In 1998 Christoph Henkel and Bernt Kuhlmann decided to develop a lifestyle resort in the famed Four Corners Region of the American Southwest. Surrounded by Grand Canyon, Bryce Canyon, Zion, Monument Valley and many other national parks and monuments, the resort would be the ultimate base camp for visitors to the area. It would also have a real estate component with luxury villas for sale and for rent.
Amangiri Hotel and Spa opened in 2009 and quickly proved its competitive edge among extreme high-end resorts worldwide. Located in Southern Utah, just a mile from the shores of Lake Powell, the resort occupies a 2000 acre expanse of rugged desert lands. The actual site occupied by the hotel was carved out of the Glen Canyon National Recreational area, using a land swap that was ratified by President Bush in 2003.

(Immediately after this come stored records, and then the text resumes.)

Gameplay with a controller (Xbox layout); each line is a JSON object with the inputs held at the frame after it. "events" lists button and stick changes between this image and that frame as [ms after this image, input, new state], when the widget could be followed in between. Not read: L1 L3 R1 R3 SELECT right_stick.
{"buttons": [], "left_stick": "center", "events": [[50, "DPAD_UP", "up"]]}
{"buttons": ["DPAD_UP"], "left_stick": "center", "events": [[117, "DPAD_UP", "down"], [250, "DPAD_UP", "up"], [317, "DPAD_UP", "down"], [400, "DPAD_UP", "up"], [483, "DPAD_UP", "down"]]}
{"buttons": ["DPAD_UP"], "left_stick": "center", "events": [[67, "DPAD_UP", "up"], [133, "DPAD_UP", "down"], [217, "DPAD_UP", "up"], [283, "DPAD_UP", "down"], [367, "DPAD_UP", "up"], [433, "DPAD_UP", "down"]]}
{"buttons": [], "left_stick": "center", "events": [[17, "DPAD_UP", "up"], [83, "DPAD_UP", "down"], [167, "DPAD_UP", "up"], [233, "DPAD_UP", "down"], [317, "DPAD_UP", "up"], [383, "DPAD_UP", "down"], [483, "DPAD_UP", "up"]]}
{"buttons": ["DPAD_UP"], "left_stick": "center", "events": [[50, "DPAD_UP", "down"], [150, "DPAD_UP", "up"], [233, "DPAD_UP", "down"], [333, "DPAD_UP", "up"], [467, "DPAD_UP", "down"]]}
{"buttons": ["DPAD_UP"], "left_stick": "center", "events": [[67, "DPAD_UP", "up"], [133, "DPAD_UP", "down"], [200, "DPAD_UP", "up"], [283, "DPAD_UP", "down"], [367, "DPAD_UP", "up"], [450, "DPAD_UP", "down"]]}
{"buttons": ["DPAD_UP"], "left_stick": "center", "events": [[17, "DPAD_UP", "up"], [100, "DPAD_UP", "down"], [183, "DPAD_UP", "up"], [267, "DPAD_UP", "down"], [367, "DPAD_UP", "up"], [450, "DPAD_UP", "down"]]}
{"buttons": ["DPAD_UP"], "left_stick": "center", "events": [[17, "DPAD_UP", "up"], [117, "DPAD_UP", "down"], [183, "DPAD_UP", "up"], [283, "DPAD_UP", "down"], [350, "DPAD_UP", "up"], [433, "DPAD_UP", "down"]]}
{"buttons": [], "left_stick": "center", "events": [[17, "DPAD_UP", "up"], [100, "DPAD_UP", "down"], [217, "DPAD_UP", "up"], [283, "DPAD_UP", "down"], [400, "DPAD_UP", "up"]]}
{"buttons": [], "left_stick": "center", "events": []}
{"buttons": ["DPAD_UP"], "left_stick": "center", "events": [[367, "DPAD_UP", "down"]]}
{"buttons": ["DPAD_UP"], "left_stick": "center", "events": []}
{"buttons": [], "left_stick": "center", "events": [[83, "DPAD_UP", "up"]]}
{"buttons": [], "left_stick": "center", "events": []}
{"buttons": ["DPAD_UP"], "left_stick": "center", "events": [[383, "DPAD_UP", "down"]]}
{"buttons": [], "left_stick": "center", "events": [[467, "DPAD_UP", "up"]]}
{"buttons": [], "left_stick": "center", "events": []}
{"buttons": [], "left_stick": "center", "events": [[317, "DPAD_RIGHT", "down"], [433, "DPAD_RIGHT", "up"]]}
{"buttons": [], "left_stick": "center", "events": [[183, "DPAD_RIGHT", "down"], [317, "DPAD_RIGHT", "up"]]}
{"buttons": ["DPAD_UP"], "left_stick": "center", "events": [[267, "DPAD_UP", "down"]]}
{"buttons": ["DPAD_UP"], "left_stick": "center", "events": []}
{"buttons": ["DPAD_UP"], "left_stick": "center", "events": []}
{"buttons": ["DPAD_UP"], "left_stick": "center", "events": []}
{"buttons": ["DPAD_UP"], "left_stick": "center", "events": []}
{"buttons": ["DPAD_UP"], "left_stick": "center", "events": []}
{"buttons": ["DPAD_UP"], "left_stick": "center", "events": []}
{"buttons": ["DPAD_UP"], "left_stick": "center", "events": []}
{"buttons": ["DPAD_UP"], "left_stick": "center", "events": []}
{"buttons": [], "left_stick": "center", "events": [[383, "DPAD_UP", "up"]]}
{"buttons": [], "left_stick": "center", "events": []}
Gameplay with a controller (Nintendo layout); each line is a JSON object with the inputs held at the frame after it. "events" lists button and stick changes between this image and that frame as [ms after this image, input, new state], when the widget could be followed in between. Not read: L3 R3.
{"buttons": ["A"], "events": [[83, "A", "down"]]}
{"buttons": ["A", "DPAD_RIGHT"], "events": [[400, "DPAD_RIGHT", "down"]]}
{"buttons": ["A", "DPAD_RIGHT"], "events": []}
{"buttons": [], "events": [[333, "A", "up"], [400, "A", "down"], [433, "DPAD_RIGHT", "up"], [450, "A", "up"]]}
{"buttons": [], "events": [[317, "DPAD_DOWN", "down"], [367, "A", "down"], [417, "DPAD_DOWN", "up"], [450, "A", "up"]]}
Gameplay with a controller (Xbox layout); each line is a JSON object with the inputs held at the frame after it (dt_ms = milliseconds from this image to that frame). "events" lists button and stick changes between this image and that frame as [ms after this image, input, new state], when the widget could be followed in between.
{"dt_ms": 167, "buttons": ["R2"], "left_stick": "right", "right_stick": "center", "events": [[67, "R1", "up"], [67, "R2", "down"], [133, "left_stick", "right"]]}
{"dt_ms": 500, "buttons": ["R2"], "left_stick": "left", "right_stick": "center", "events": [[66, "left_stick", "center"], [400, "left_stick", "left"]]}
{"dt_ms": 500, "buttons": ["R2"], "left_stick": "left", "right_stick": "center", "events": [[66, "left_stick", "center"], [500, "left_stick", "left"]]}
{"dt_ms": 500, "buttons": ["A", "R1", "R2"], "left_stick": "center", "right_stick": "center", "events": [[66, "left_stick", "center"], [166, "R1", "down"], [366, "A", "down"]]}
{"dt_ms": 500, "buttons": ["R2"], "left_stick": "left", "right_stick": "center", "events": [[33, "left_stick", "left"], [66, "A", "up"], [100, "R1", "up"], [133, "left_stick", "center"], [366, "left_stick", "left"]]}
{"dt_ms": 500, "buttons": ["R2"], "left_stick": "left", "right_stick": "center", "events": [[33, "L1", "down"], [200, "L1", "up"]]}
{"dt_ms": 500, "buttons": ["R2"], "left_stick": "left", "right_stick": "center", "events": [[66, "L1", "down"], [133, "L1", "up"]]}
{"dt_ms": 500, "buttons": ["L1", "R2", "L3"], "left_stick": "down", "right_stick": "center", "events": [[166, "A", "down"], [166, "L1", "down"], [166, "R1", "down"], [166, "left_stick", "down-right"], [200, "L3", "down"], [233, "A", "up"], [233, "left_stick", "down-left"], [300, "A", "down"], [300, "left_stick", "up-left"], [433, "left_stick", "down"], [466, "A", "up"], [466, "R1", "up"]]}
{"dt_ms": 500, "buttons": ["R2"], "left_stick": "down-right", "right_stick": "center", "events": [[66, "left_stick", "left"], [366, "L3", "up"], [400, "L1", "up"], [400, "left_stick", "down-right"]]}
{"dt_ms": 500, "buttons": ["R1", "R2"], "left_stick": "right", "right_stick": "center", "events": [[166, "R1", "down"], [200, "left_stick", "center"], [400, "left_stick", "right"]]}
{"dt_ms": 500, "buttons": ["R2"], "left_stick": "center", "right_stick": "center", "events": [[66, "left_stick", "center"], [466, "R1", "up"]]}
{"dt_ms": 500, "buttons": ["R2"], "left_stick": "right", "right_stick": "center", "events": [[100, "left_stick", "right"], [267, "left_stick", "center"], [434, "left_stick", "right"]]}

Three design architects, with much vision, were brought onboard early on in the game: Marwan Al Sayed, Rick Joy, and Wendell Burnette. For this project alone the three friends formed a new corporate entity, I-10. The objective set for I-10 was relatively simple: to develop a hotel design best described as a "soft core in a hard shell". It would be inspired by the walled cities of the North African deserts, and it would be built using concrete mixed with sands found onsite. It would also have to match the high standards set by Adrian Zecha, chairman of Aman Resorts. The interiors would be luminous, warm, and luxurious.
As a hotel operator, Singapore based Aman Resorts, proved to be the perfect match. Aman owns and / or manages extreme high-end hotel properties in Asia, Europe, Africa, and America. Many of them are located in remote scenic areas.